Written exercise
Reproduce the rows word for word, beginning at the line with "order: Accipitriformes" and continuing through the line with "common name: Red-tailed hawk".

....

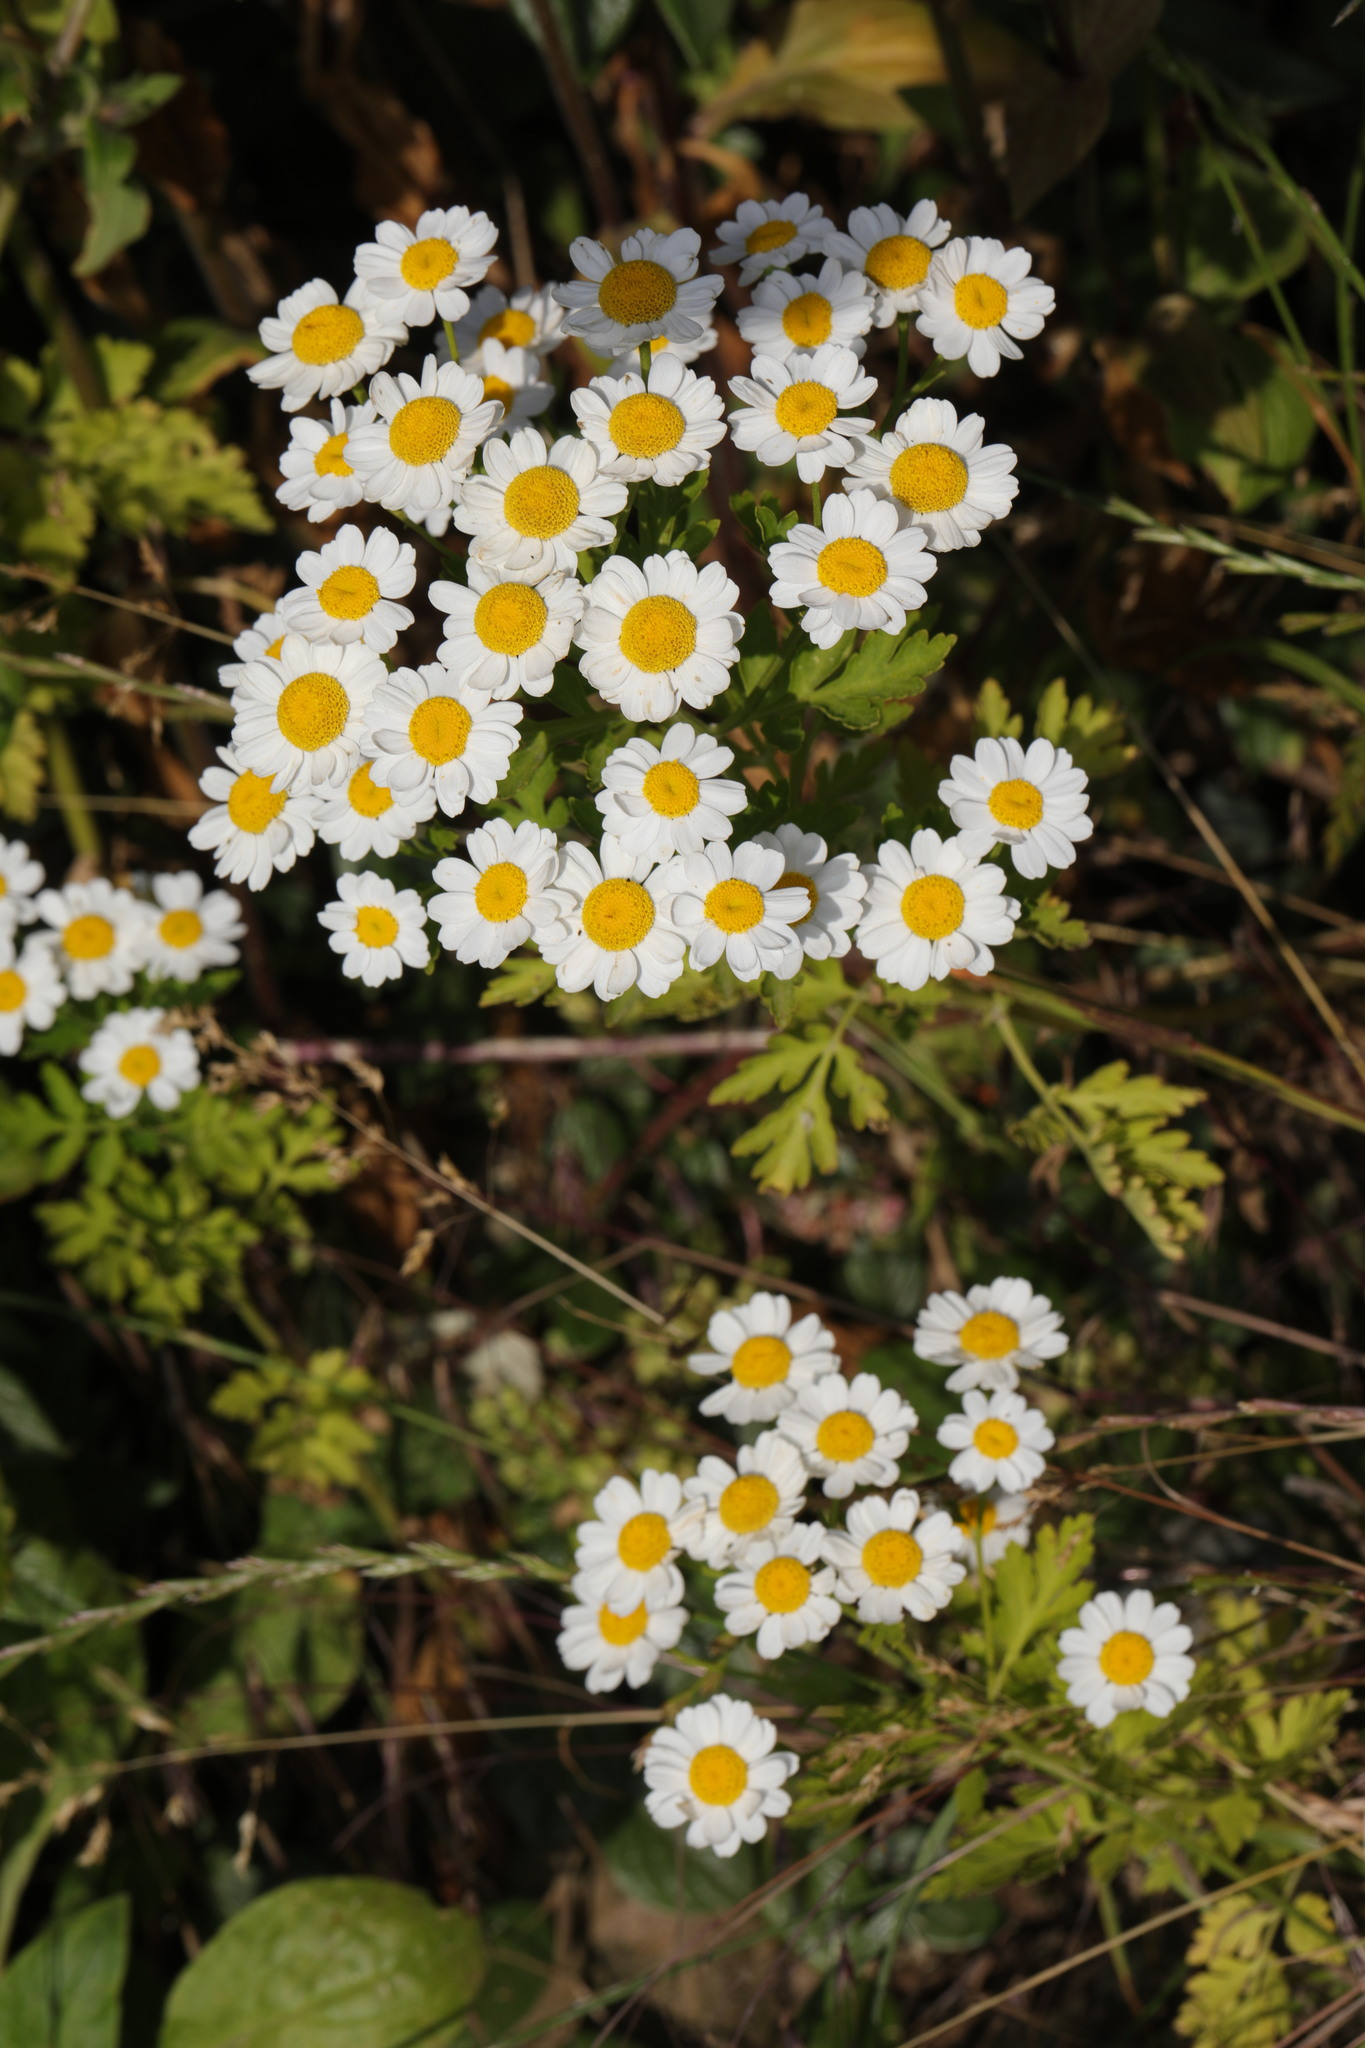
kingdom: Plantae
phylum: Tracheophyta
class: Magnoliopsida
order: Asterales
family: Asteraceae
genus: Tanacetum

....

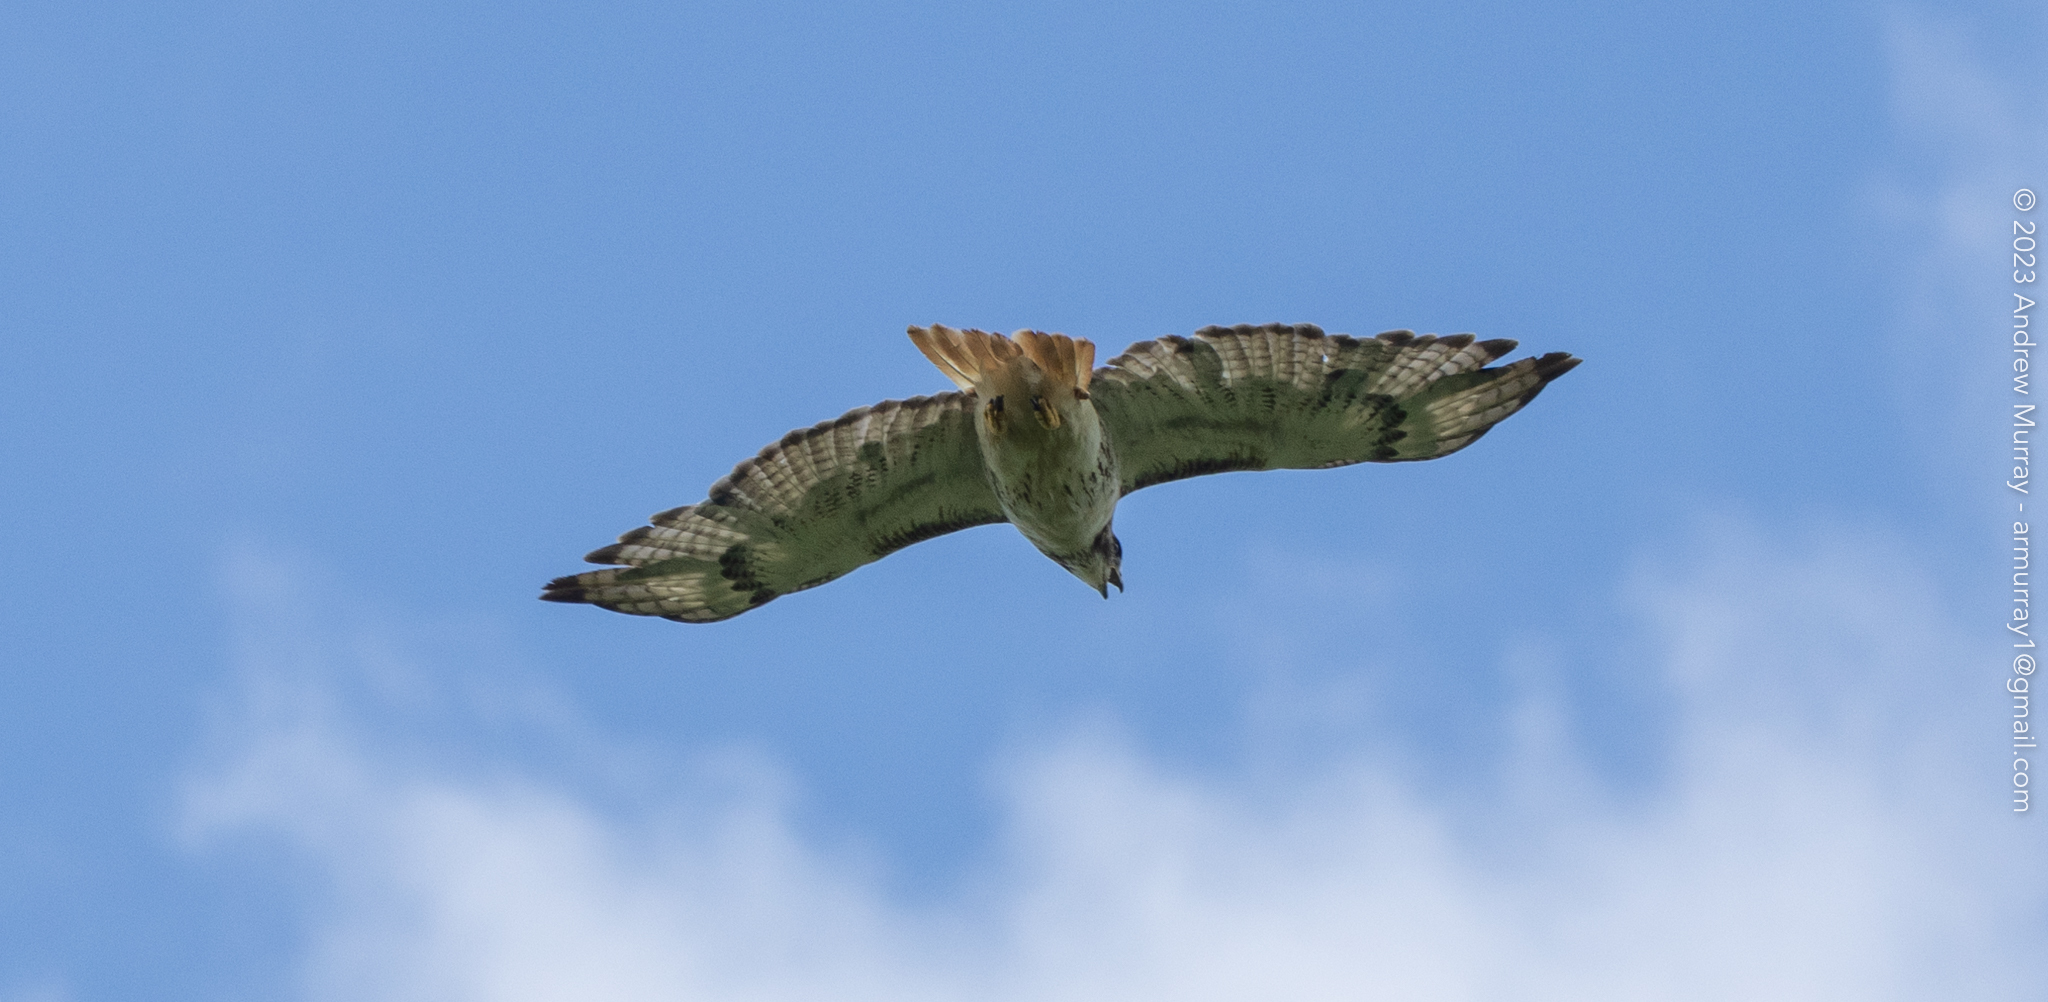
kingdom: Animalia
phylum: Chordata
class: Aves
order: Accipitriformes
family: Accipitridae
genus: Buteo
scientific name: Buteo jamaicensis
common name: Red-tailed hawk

....

Final result
order: Accipitriformes
family: Accipitridae
genus: Buteo
scientific name: Buteo jamaicensis
common name: Red-tailed hawk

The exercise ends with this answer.